Complete the following:
**A)** Answer these from the editorial on emergency communication after Hawaii's earthquakes:
(i) Why do State Civil Defense officials say no tsunami alerts went out through sirens and broadcasts?
(ii) Who has called for improving the shaky communications infrastructure?
(iii) Which groups does the editorial name as never having experienced such a seismic episode?
**B)** In the editorial on emergency communication after Hawaii's earthquakes, shorten the paragraph beginning "For much of Sunday morning" and keep its main facts.
**C)** Continue the editorial on emergency communication after Hawaii's earthquakes from its last sentence.

___ Page excerpt ___

Public needs information, warnings during emergencies
Officials are reviewing communication problems that emerged after Sunday's earthquakes.
STATE Civil Defense officials say the magnitudes of the earthquakes that shook Hawaii Sunday were not severe enough to trigger tsunami alerts through sirens and broadcasts on the airwaves.
However, ordinary citizens cannot be expected to be aware of such esoteric thresholds, and the lack of information -- especially with the ensuing loss of electricity across the state's most populous island -- might have needlessly caused alarm.
In an emergency the public needs assurances as well as warnings to avoid panic. If there are dangers ahead, people need to be cautioned; if the situation is under control, they need to hear that, too.
Hawaii was fortunate that the quakes did not result in deaths or serious injuries and that the event will allow an assessment of successes and failures. In addition to improving the shaky communications infrastructure, as Gov. Linda Lingle has called for, officials should figure out a way to deliver good news as well.
For much of Sunday morning, residents on Oahu and the neighbor islands did not know what was going on, what to expect and what was being done. The statement by the governor and other officials that it should have been obvious that there had been an earthquake did not acknowledge that there were many, including tourists, newcomers and young people, who had never experienced such a seismic episode.
The public did not know for sure that a tsunami had not been generated, just that there were no sirens, which some thought failed because of the blackout. Those who had access to radio or television found a dearth of information.

___ Record set ___

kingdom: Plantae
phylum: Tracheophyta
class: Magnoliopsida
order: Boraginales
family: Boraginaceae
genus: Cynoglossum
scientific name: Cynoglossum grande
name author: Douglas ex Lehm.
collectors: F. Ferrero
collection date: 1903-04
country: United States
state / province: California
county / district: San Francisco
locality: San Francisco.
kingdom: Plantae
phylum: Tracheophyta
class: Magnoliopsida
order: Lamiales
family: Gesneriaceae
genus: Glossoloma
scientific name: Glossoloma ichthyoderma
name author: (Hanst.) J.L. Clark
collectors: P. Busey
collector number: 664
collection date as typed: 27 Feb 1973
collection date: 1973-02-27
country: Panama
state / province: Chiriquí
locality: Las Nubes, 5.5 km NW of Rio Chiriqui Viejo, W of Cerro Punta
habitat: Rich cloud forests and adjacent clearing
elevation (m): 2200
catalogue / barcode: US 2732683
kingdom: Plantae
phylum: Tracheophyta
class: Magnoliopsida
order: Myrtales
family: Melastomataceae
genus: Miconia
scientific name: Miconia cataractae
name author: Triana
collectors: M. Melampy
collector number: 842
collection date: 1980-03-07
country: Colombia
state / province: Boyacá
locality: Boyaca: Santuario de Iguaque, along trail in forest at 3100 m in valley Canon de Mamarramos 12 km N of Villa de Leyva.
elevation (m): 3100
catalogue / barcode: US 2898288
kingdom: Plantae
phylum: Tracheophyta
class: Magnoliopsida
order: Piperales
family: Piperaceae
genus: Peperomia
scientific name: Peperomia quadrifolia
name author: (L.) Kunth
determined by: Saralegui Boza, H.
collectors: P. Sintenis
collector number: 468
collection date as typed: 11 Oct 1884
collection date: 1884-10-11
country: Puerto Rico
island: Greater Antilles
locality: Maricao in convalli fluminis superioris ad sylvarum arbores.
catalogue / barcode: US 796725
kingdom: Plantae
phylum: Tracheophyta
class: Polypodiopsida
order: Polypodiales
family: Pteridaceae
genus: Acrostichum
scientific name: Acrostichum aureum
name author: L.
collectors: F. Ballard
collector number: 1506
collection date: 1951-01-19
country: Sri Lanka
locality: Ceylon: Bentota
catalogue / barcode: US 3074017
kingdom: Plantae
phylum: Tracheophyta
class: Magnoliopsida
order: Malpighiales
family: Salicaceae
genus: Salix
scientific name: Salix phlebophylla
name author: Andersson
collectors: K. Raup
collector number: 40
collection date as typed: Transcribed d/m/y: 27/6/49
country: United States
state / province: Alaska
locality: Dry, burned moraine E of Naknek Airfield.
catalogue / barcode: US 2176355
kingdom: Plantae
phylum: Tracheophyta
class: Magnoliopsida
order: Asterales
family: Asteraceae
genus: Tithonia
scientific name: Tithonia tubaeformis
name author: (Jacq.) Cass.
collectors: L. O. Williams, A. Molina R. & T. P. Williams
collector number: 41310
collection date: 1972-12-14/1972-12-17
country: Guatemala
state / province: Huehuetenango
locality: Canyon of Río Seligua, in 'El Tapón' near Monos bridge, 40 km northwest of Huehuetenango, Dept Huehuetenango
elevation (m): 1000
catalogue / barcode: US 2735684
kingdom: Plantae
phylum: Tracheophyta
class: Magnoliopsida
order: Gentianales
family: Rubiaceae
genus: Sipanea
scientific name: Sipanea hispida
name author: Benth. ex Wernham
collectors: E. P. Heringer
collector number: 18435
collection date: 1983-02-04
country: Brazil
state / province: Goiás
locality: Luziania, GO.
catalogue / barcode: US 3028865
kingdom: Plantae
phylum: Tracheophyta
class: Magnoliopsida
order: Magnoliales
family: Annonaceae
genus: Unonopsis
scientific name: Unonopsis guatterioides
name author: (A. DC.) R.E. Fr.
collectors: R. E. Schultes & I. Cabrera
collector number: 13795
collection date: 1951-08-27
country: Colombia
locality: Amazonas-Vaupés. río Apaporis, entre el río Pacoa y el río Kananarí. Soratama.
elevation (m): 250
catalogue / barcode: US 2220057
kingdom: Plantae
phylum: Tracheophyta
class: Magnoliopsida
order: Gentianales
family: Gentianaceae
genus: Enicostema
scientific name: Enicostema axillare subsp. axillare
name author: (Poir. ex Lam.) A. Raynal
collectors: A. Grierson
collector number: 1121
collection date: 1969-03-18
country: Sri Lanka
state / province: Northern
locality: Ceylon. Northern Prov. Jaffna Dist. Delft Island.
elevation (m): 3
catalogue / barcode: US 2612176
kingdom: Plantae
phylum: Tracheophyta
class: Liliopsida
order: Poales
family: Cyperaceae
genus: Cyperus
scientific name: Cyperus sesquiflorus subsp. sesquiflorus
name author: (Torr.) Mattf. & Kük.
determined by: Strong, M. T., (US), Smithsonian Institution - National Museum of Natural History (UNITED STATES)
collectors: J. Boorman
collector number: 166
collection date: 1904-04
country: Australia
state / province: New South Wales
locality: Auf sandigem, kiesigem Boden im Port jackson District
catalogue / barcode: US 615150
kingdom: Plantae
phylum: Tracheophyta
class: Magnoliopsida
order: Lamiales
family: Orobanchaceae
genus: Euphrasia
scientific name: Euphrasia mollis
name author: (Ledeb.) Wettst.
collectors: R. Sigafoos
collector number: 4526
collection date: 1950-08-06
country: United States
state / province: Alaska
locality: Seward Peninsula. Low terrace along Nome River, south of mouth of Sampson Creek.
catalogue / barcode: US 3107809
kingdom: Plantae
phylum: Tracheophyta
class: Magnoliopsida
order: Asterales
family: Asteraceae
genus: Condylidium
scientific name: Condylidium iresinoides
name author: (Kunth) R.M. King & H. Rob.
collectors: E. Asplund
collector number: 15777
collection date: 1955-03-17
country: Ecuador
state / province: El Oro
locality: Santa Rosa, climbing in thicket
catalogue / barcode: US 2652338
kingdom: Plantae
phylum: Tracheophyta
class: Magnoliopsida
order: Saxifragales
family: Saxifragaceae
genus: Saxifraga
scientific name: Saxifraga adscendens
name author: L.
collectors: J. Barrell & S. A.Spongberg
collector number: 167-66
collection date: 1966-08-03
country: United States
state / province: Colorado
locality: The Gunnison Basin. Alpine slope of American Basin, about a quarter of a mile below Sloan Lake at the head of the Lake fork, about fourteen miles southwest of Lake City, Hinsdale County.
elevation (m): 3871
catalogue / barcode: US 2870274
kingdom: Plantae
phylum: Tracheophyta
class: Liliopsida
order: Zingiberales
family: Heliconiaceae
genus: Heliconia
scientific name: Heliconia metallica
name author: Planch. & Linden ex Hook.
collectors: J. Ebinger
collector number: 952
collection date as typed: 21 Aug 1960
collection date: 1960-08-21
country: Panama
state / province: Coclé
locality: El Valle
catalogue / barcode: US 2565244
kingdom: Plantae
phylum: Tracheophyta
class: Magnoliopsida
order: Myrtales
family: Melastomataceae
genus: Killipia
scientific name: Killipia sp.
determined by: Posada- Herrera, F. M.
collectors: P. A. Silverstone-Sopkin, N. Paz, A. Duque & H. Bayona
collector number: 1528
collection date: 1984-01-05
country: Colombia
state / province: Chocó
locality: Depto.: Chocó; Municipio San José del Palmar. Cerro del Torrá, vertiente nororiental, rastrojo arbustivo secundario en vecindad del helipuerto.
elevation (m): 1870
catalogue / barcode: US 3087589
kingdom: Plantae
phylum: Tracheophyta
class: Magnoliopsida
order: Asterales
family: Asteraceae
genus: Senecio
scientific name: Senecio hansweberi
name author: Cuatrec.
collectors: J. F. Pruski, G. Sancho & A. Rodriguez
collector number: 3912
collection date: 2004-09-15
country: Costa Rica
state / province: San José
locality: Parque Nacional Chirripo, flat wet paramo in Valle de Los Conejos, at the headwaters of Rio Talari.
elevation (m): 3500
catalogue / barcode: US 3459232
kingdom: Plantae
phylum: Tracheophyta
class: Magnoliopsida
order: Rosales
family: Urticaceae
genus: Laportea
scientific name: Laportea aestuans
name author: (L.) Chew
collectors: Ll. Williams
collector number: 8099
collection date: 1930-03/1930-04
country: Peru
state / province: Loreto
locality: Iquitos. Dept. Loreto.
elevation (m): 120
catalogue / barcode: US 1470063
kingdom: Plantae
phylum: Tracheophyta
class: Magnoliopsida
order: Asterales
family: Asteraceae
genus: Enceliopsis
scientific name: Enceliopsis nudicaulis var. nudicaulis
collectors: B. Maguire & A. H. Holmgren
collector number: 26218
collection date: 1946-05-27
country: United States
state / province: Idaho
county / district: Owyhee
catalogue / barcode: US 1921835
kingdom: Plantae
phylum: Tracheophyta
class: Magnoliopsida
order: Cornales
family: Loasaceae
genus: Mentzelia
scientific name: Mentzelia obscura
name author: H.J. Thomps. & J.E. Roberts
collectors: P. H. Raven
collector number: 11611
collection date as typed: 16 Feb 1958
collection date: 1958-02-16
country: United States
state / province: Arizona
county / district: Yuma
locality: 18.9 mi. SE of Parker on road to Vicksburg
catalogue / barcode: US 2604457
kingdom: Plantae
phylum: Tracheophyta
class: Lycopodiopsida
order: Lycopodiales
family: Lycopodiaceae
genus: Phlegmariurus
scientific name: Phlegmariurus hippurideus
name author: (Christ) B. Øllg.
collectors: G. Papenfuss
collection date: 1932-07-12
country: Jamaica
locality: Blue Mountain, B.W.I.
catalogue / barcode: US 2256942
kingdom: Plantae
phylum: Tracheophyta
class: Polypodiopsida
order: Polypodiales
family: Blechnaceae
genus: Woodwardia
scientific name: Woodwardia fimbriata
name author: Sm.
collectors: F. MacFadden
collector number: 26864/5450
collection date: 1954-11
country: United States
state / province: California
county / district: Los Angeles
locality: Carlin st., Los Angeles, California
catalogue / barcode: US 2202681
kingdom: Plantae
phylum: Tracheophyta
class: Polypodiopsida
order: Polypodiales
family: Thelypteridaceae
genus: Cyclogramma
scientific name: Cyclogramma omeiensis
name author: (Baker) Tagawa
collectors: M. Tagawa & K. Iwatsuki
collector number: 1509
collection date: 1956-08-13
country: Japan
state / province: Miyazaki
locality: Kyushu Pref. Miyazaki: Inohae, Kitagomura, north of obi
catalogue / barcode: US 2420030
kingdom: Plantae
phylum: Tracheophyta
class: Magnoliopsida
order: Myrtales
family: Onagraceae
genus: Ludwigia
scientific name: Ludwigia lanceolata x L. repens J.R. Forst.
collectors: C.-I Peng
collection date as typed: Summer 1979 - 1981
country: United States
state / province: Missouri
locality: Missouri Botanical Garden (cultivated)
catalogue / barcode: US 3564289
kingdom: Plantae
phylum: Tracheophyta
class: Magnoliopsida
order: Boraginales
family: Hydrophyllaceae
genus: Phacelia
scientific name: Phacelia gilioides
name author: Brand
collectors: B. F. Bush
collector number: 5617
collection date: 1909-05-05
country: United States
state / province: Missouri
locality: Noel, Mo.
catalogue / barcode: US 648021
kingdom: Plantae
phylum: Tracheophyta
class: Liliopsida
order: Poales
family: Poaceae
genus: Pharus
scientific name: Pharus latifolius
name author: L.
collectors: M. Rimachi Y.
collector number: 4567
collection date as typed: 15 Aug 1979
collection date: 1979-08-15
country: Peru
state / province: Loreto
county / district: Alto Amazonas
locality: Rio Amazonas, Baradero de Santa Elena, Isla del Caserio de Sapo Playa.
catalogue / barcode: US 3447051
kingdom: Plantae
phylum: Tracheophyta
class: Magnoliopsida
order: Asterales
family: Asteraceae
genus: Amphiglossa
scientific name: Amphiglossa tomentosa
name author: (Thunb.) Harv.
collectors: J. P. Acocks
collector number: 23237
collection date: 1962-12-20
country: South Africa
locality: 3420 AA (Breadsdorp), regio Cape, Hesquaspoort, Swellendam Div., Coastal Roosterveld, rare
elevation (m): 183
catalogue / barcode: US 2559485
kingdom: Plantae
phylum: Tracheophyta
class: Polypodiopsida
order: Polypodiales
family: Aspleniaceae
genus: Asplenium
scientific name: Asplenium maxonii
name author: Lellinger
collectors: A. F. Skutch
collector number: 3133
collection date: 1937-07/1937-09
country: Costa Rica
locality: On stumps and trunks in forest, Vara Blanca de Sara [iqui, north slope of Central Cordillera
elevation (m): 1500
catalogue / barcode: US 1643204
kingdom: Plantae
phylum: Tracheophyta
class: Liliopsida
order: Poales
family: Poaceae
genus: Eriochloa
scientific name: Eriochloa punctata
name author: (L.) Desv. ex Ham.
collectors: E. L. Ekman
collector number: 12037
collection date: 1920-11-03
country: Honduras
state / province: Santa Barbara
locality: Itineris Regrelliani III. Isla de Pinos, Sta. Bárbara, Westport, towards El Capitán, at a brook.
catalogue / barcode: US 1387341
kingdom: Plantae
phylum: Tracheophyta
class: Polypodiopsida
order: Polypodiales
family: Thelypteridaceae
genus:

___

Answers to the tasks:
**A)**
(i) The magnitudes of the earthquakes were not severe enough to trigger them.
(ii) Gov. Linda Lingle.
(iii) Tourists, newcomers and young people.

**B)** For much of Sunday morning, people on Oahu and the neighbor islands did not know what was happening, what to expect or what was being done. The governor and other officials said the earthquake should have been obvious. That ignored the many people who had never experienced one, including tourists, newcomers and young people.

**C)**
Civil Defense officials told the Star-Bulletin's Gene Park that alerts go out only when a quake exceeds a 6.9 magnitude; Sunday's quakes registered 6.7 and 6.0. They said no messages are issued when there are no tsunamis generated because people might not hear the "no" part of the message or misunderstand the communication.
It is safe to say that most people can understand a simple statement and that repetition would prevent them from receiving partial declarations.
As it was, the absence of information left many people in limbo. Current procedures have the public guessing when an authoritative word is essential.
This was evident in the confusion at hotels and tourist facilities in Waikiki. Some visitors, recalling the devastating tsunami in Indonesia, headed for higher ground, thinking similar waves would be coming here, and hotel officials were unable to say otherwise with any certainty. They could only presume. In natural disasters, acting on presumptions is risky.